It’s really cool when someone who knows you well but hasn’t seen you in awhile notices that you’ve changed…in a good way.
Last week I went back to my hometown to visit my mom. My mom and I haven’t always gotten along, like I wrote about last week, but this visit was so smooth, it was a bit surreal at first. There were a few tense first moments since it had been a couple of years since I had been home for a visit, but then we connected and talked in a way we haven’t done in a looooonnnngggg time. We had so much fun discussing the things I was learning though the Master Keys that it was a bit challenging to stay consistent with my reading and cards, but I did. The coolest part of the weekend was Saturday morning. Let me set the stage…
My father passed away in 1996 due to complications after a brain hemorrhage the year before. 1995-96 was a tough year as it’s also the year I divorced my ex and moved out on my own with my two children. My mother and I were sitting at the dining room table discussing that year. Suddenly my mom said that she wondered if there was something she could’ve done or said to have kept Daddy from dying. She said that it had been on her mind for the past 21 years. After a few questions from me to clarify what she was feeling and assuring her, I asked if she felt she could forgive herself for this burden she had carried for all these years. Sobs erupted from her. She wasn’t sure she could. I told her about the forgiveness exercise Mark had done with us in Week 7 and asked if she’d like to do it with me. She agreed and I found the replay on my phone and we sat together and listened as Mark’s voice spoke of clearing the channel and forgiving others as well as ourselves. Tears flowed from both our eyes as we released the thoughts that we hadn’t done enough for my dad. Shortly after, I had to head out to meet a friend for lunch, but I promised I’d be back by to say goodbye before I went to the airport for my flight home.
When I returned, my mother seemed so much more at ease and peace. We chatted and hugged and cried some more, treasuring this weekend and not wanting to say goodbye. It was one of the most healing things I’ve been through. And it’s all thanks to this MKMMA experience.
On my travels home, my flights were delayed and yet, that didn’t bother me. I knew it was all going to be ok. Anytime I felt frustration, I began the affirmation from week 9
and the feeling eased into thankfulness for being where I was at that moment. I arrived at my home airport at the time I was due in despite the delays. What a great metaphor for simply trusting in the process.
Since then, I’ve had a few conversations with my mom. Both she and my sister said they noticed how at peace I was during my visit. There was some calmness there that evidently wasn’t there before. I think it was because I was more the observer and less eager to share a thought or opinion (still working on that one!
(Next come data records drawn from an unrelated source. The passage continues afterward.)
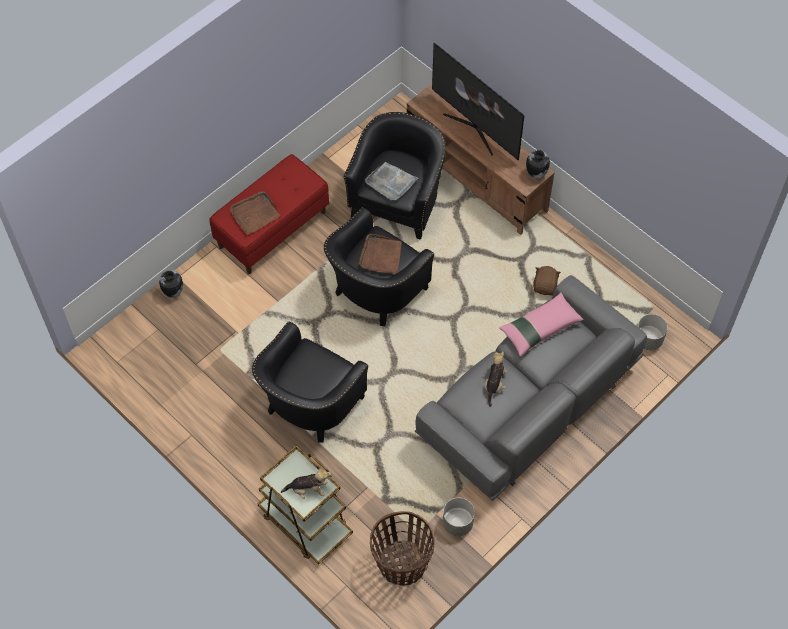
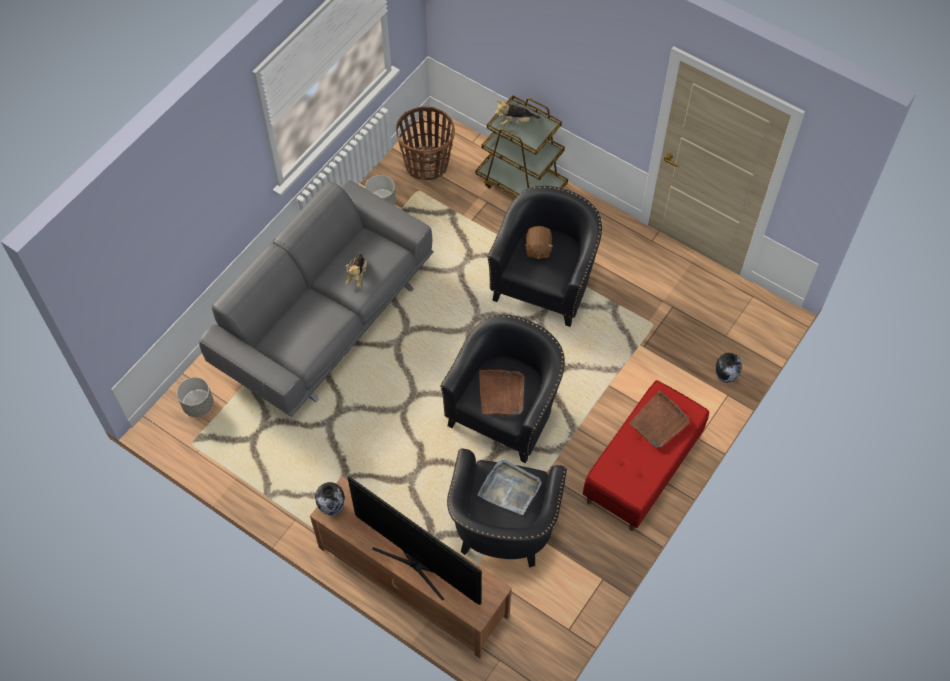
camera: 170 degrees right, 0 degrees up
(540, 328) = (315, 338): pink pillow -> none
(545, 286) = (315, 449): brown plush toy -> brown plush toy (538, 249)

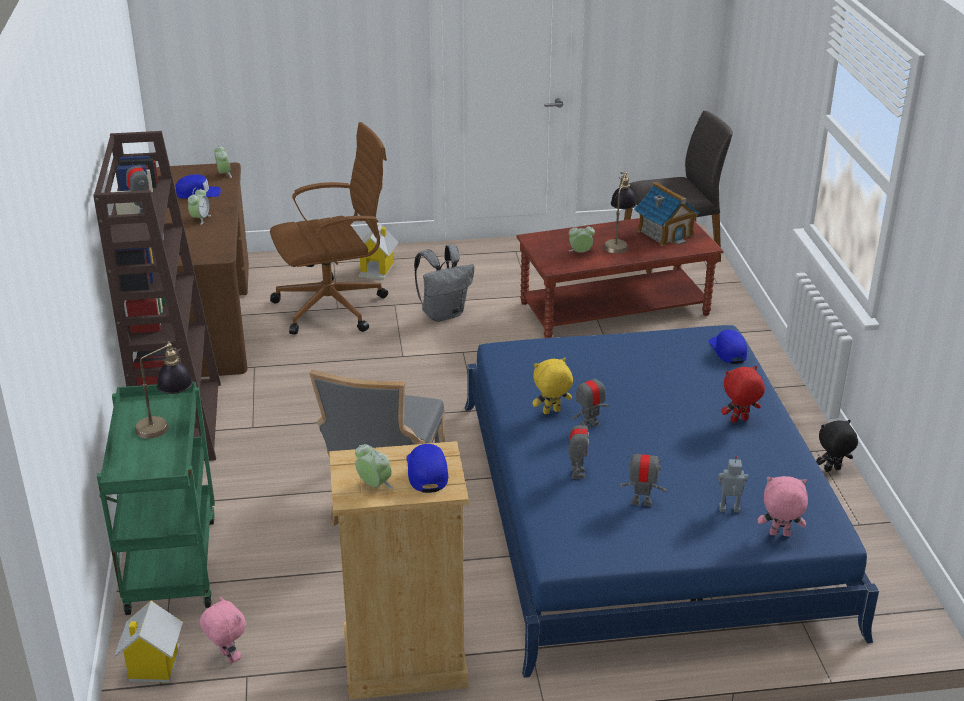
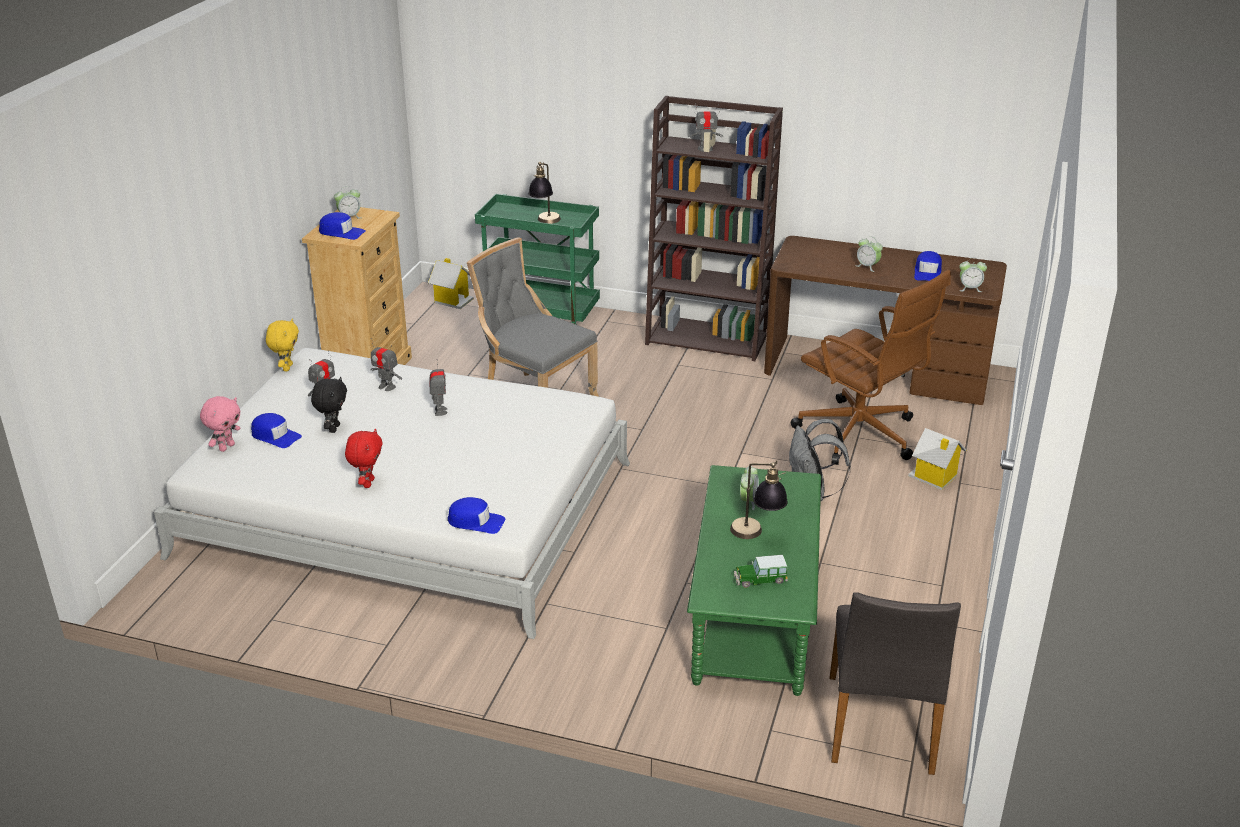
camera: 115 degrees right, 0 degrees up
(227, 657) = (435, 320): pink plush toy -> none
(334, 307) = (860, 436): brown office chair -> brown office chair turned 45 degrees counterclockwise
(551, 412) = (475, 401): yellow plush toy -> yellow plush toy (286, 367)
(614, 309) = (753, 613): brown coffee table -> green coffee table
(644, 510) = (407, 509): blue bed -> white bed
(665, 233) = (760, 579): toy house -> toy car
(729, 510) = (275, 436): toy robot -> blue cap
(832, 470) = (351, 641): black plush toy -> black plush toy (333, 428)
LOL!).
Today I received a holiday card from my mother. In it was a note thanking me for coming for a visit and being so thankful that we had those heart-to-heart conversations over the weekend and that she felt a peace she hadn’t felt in years. If that was the only gift from the MKMMA experience, every bit of work, reading, money, and tears would be absolutely worth it.
But the beautiful thing is that there have been sooooooo many gifts from this experience. Every single day I notice something different in me – a new connection with a friend, co-creating this wonderful workshop with a fellow trainer, reaching out to people about my business with no expectations, just sharing a little hope, more fitness flexibility and endurance that wasn’t there a few months ago.
For those of you who may be reading this while considering the MKMMA experience for 2018-2019, JUST DO IT! You’ll be so glad you did! I sure am!